I have no idea what I want to do with the rest of my working life. I have a history of stumbling upon work situations that are very meaningful, very intense, with very little financial benefit. Situations that take a couple years to recover from. I don't want to do that again. I've also had several jobs that were steady and dull, with zero flexibility and moderate financial benefit. I don't really want to do that again, at least not right now. I want flexibility for at least another couple years, until Sarah's driving and the house projects are all under control. The axes of meaning, flexibility, intensity/stress, and income, and the tradeoffs between them... It feels impossible to discern what I want or need right now.

I'm also deeply, deeply lonely. For years I've had my weeks and months designed in such a way that I see people on a regular basis, just by going about my life. I don't mean making plans with friends, although I do want to do more of that, and I'll start taking action on that next week. I mean two hours chatting with good friends while our kids are at DIY, and four hours chatting with friendly acquaintances while our kids are hanging out after the Friday readings, and a couple hours catching up with whomever shows up for tea at the library that week, and seeing people at the monthly RPG, and at the other monthly activities...
__________
▶ [EXERCISES TO COMPLETE]:
[1] Answer these questions about the reflection on work and loneliness, marking each answer with the same letter.
(a) For how long does the writer want flexibility, and until what is under control?
(b) When does the writer plan to start taking action on making more plans with friends?
(c) How many hours does the writer spend chatting with friendly acquaintances while the kids hang out after the Friday readings?
[2] Write the next part of the reflection on work and loneliness, picking up right after its final sentence.

▶ [INPUT DATA]:
__________
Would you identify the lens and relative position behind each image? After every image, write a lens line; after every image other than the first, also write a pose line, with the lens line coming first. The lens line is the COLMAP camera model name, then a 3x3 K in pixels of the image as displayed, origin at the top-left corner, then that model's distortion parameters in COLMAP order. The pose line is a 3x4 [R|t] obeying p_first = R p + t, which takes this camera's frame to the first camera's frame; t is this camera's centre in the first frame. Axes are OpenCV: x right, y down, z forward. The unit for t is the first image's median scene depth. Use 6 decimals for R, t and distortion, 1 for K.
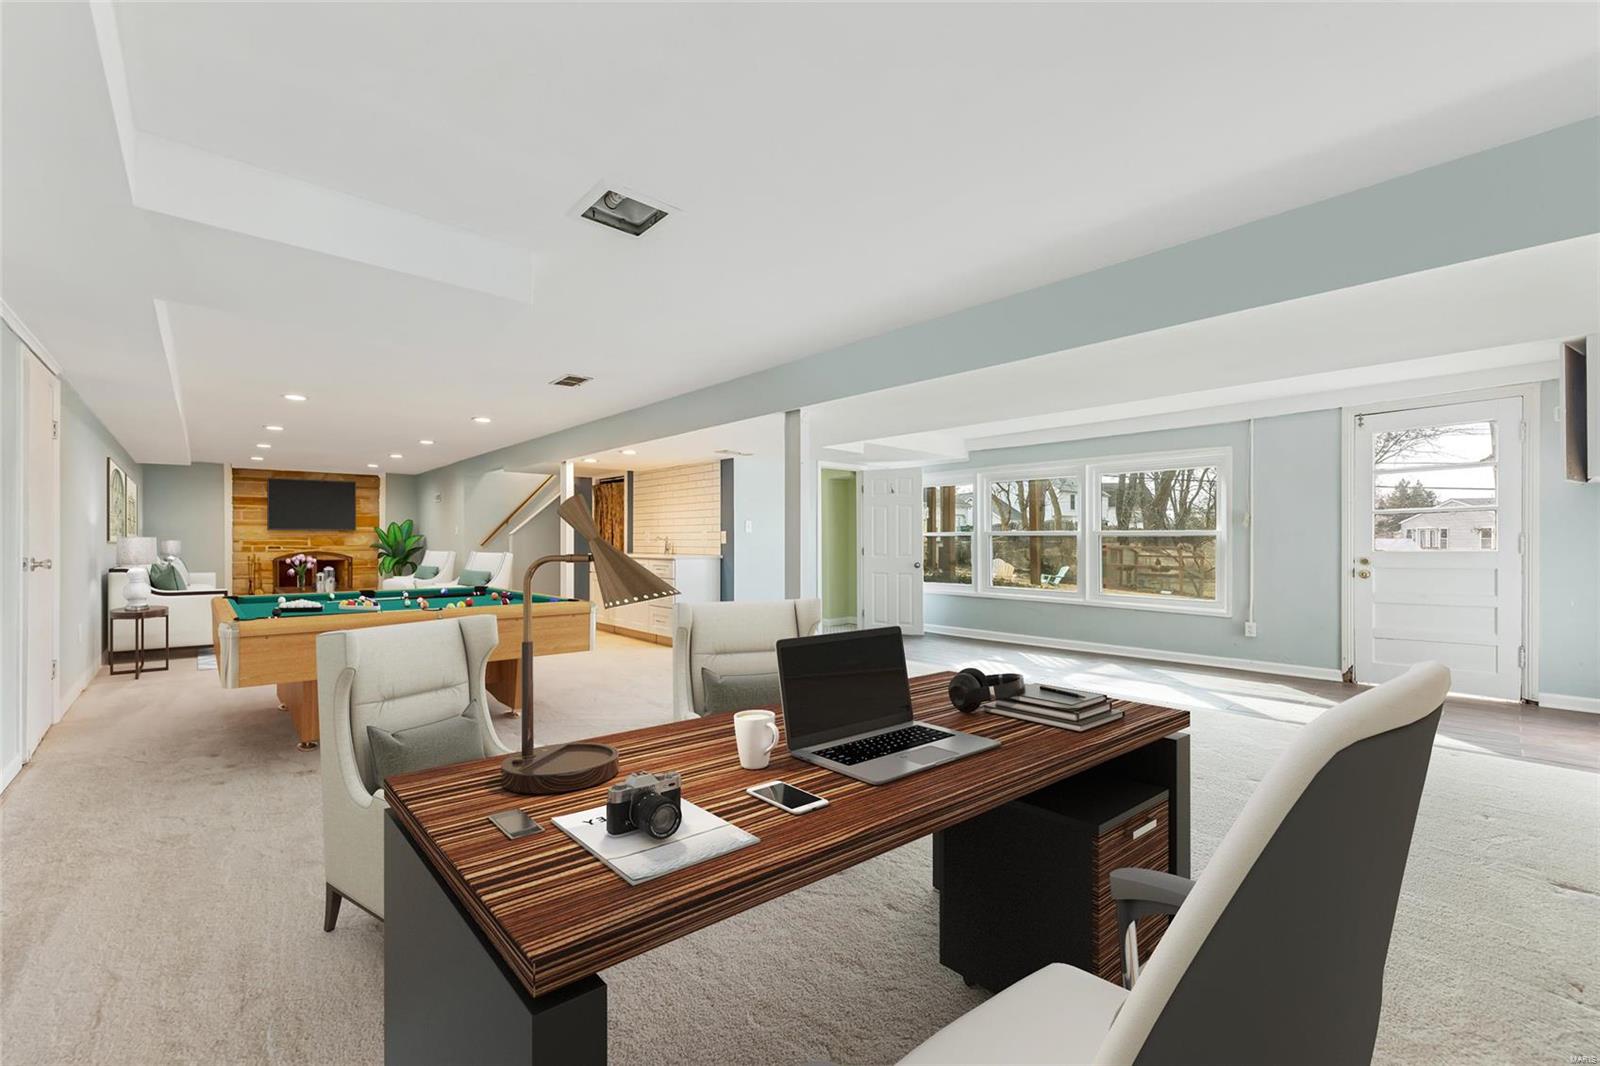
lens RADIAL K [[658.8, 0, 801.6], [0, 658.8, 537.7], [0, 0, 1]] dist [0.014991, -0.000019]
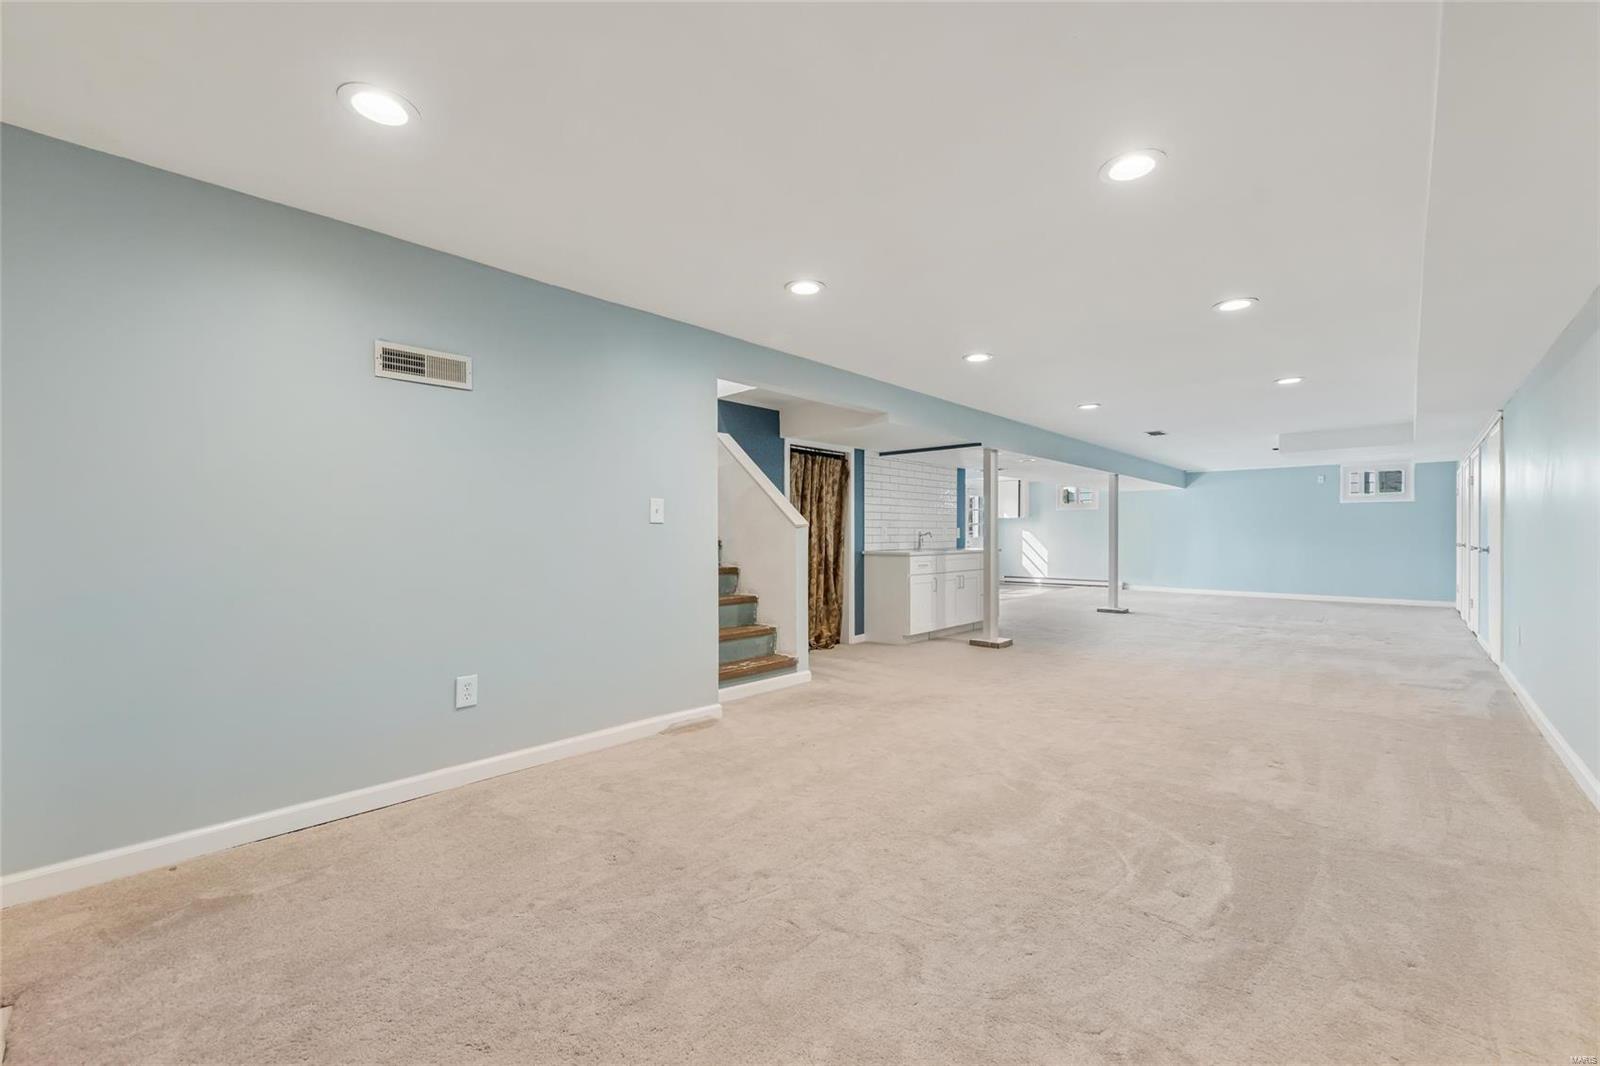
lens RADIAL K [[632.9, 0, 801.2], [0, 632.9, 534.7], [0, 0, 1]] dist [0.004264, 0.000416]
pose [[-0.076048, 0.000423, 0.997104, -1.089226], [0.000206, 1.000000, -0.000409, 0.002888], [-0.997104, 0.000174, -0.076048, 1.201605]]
__________
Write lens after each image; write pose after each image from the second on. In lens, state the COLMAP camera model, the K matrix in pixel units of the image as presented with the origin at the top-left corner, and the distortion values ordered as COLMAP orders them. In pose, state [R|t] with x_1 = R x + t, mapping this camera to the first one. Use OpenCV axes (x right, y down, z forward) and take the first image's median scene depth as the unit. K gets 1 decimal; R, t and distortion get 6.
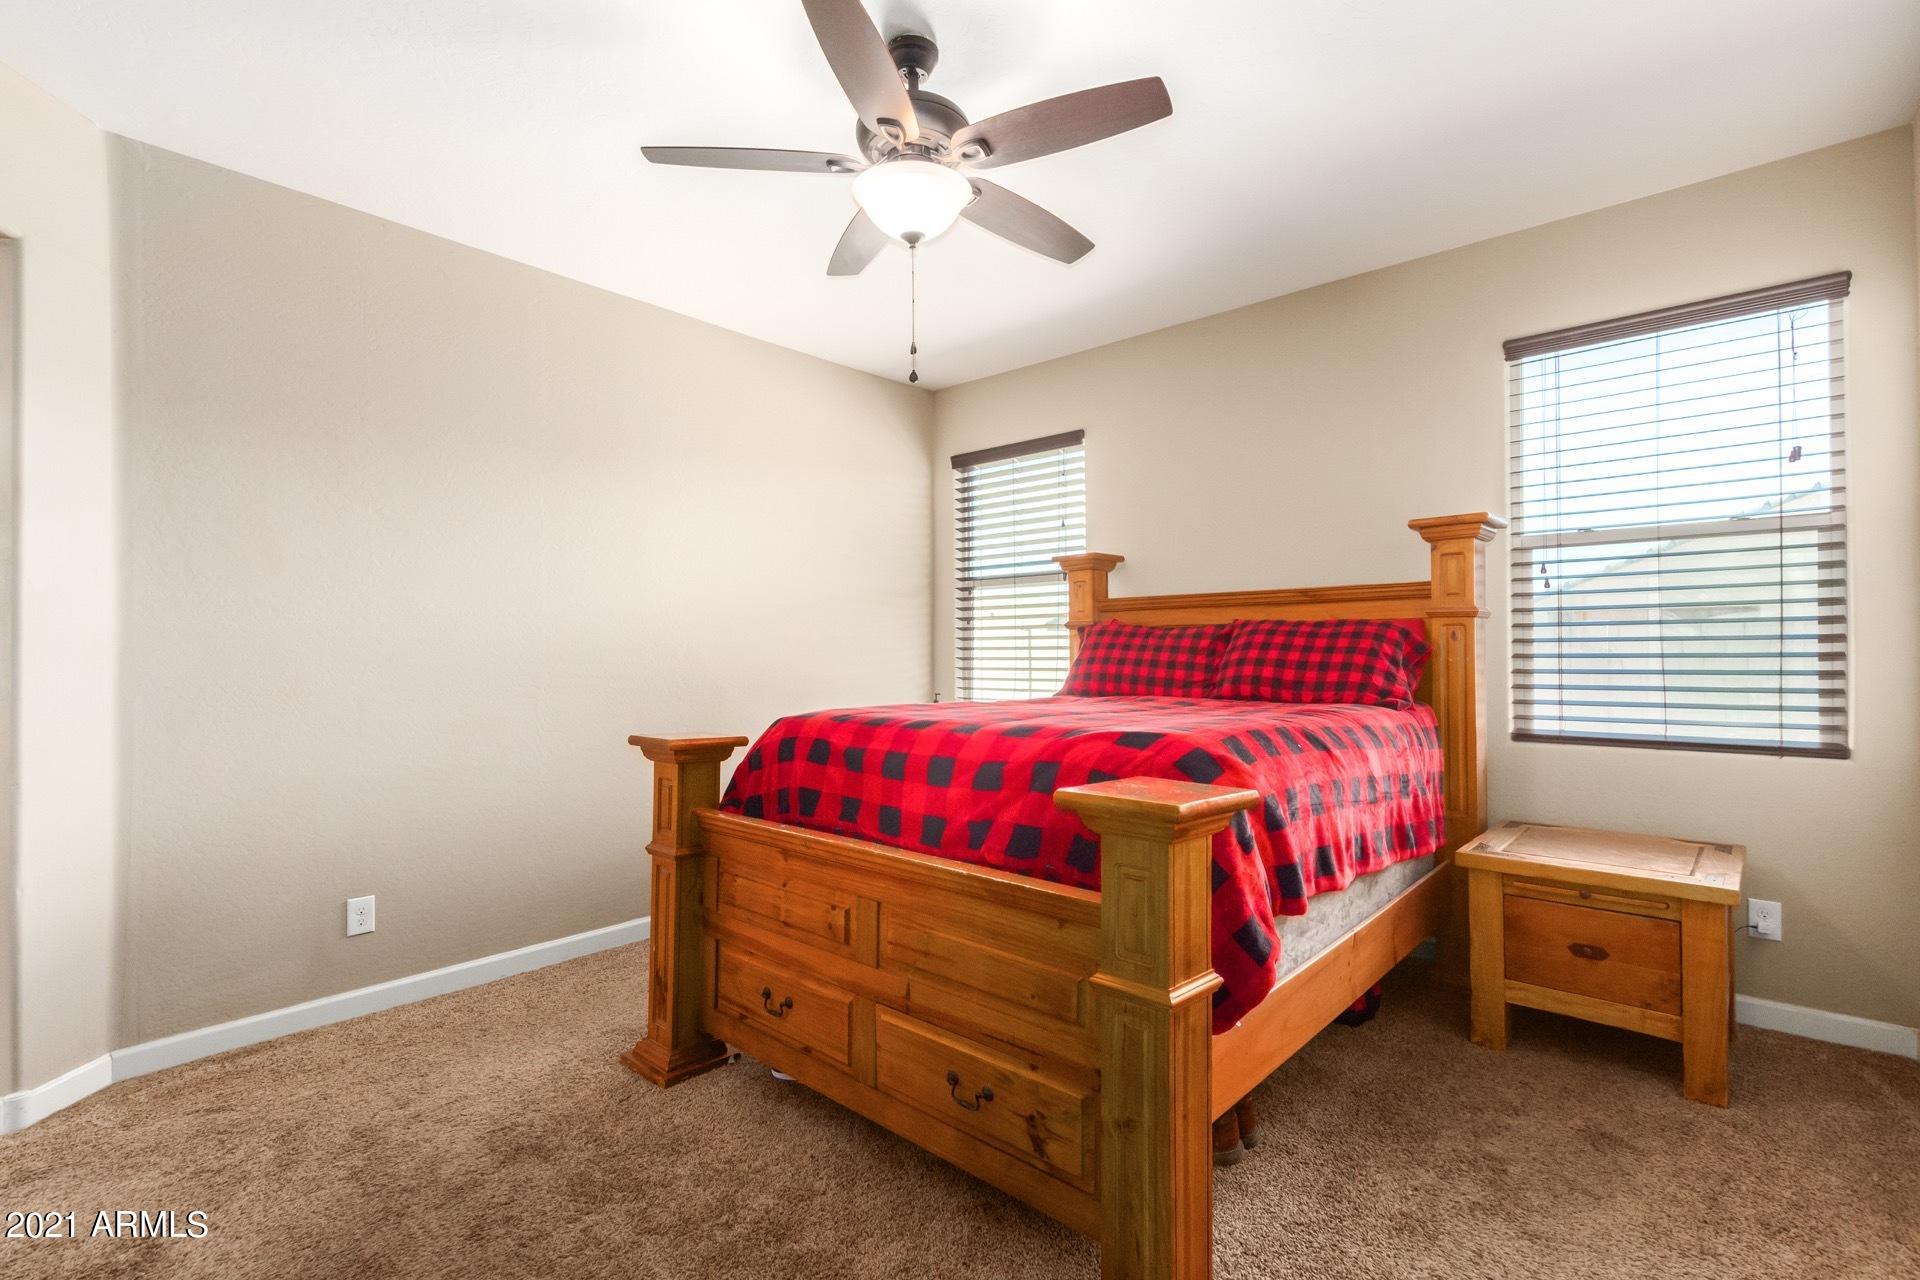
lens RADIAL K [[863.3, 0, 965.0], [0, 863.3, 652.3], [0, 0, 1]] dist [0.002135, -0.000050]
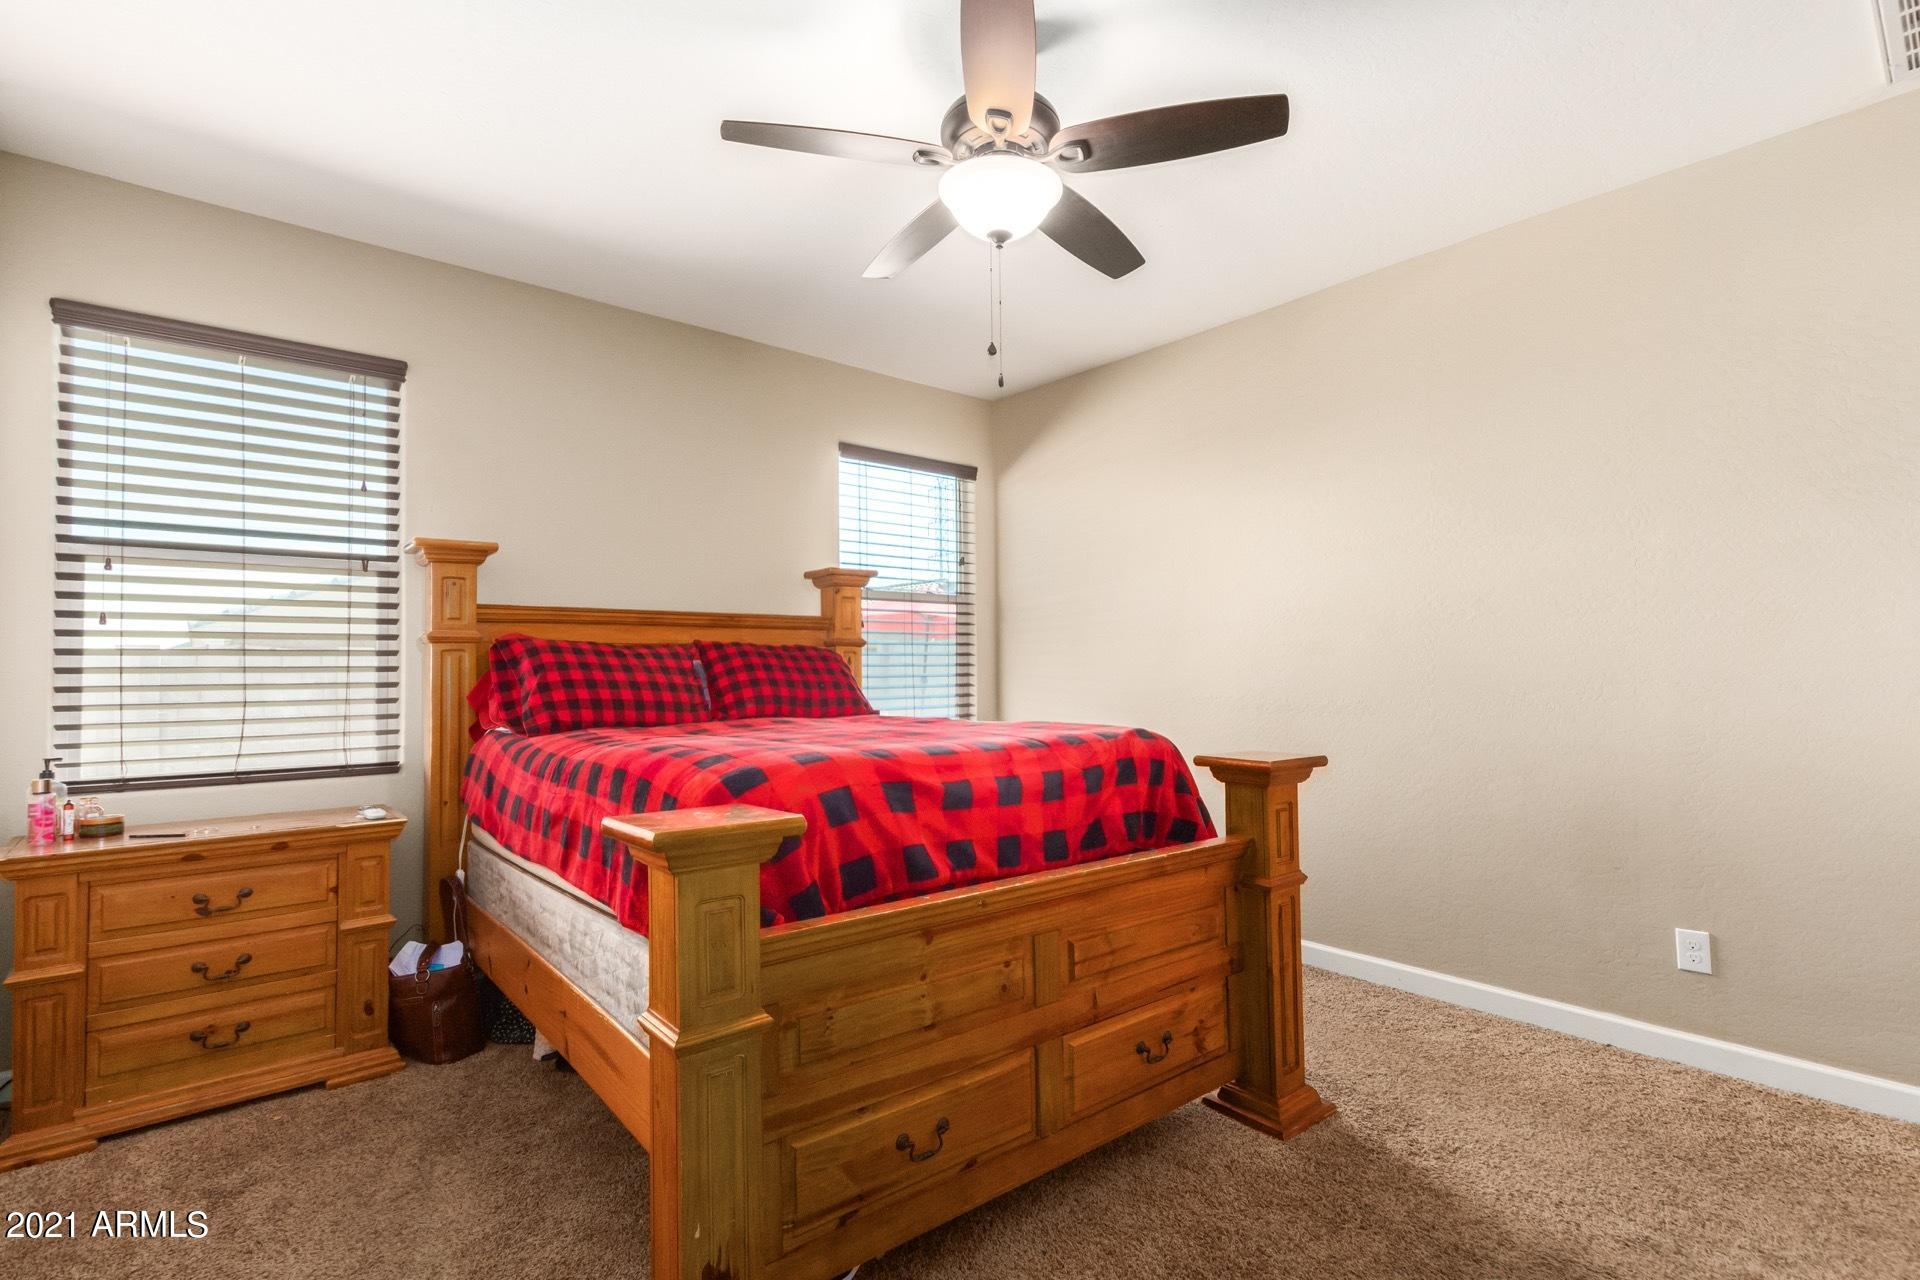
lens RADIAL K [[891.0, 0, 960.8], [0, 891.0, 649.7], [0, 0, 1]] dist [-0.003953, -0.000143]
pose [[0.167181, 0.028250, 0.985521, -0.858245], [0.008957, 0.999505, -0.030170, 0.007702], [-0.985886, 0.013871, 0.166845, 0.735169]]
__________
▶ [RESULTS FOR THE EXERCISE]:
[1]
(a) At least another couple of years, until Sarah's driving and the house projects are all under control.
(b) Next week.
(c) Four hours.

[2]
And now they're all done. Because the kids are in college, or chose other activities, or because things imploded for interpersonal reasons.

I've been so exhausted with all the start of the school year busy-ness and the changes to my own sleep schedule that it's taken me this long to really notice the fact that I can now easily go a month at a time without spending time with anyone outside my household. And again, I know I can make plans with friends, but my baseline for weeks when I don't have time or energy to make plans went from 3 days of human contact to none. No wonder I've been out of sorts.

I'm not looking for advice here, just getting it down in one place, in some sort of coherent narrative, aiming to find my own clarity.

Maybe I need to stop grasping after my old routines and old community, and relax into the possibilities of new routines and new communities. Maybe once the semester settles in place I can reach out to old friends who might also be missing our old rhythms and work on figuring out new rhythms together. Maybe this level of intense discomfort with my current situation is necessary to kick my ass into gear, to start doing new things. I don't know, man. Why does growth have to be so uncomfortable?